Thank you for checking out the Idaho Association of Soil Conservation Districts (IASCD) new blog!   The IASCD Board of Directors hopes this will become an innovative way for individual districts, farmers, legislators, and other interested parties to communicate. Each week, we’ll post relevant and interesting news articles on agriculture, farm conservation efforts, and state and federal legislation. Also, keep an eye out for new grant announcements, on-the-ground projects happening in our districts, or fun posts on the best native plants for your garden. You can subscribe to the blog by clicking the button on the right, or by emailing Bret Rumbeck at bretrumbeck.iascd@gmail.com.
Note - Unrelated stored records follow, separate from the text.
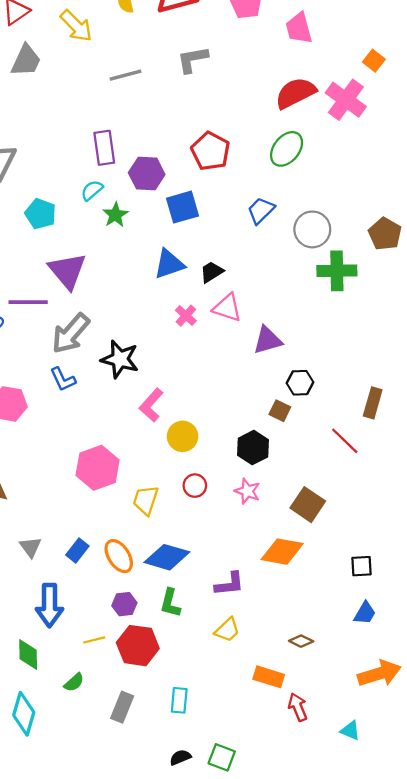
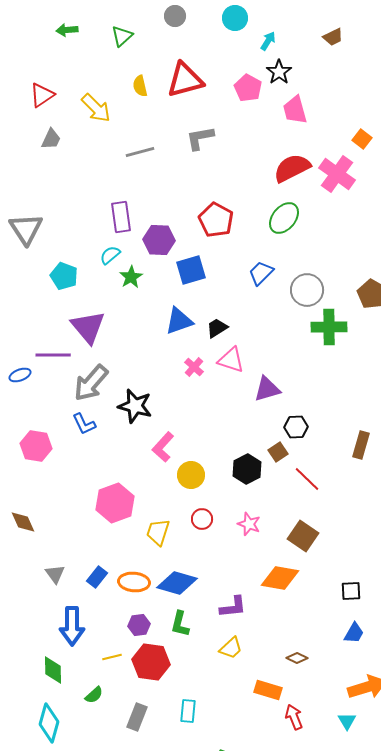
gray trapezoid: (26, 61) -> (51, 139), size x0.7
brown square: (280, 411) -> (278, 452), turned 30
red line: (345, 441) -> (307, 479), moved
black hexagon: (253, 448) -> (247, 469), moved
orange ellipse: (119, 556) -> (134, 582), turned -52
cyan triangle: (350, 731) -> (347, 721), moved, turned 36

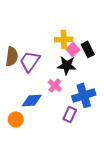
The creation of conservation districts in our nation can be traced back to the Dust Bowl Era of the 1930s. Years of sustained drought, intensive farming without erosion reducing techniques, and dust storms simply added to the nation’s social and economic perils. The US Department of Agriculture felt that effective conservation needed to be created and managed locally. In May 1936, a model law was crafted to serve as a guide for states to create conservation districts.

Idaho passed their soil conservation district law, Senate Bill 36, on March 1, 1939, and was signed into law by Governor C.A. Bottolfsen on March 9, 1939. The first conservation districts in Idaho were formed in 1940, and included Latah, Bear Lake, Portneuf, Squaw Creek, and Mayfield (which later became Elmore). There were 22 conservation districts by 1947, 48 by 1957, and the districts reached a high of 55 by 1962. Today, the 50 conservation districts are the primary entities to provide assistance to private landowners and land users in the conservation, sustainment, improvement, and enhancement of Idaho’s natural resources.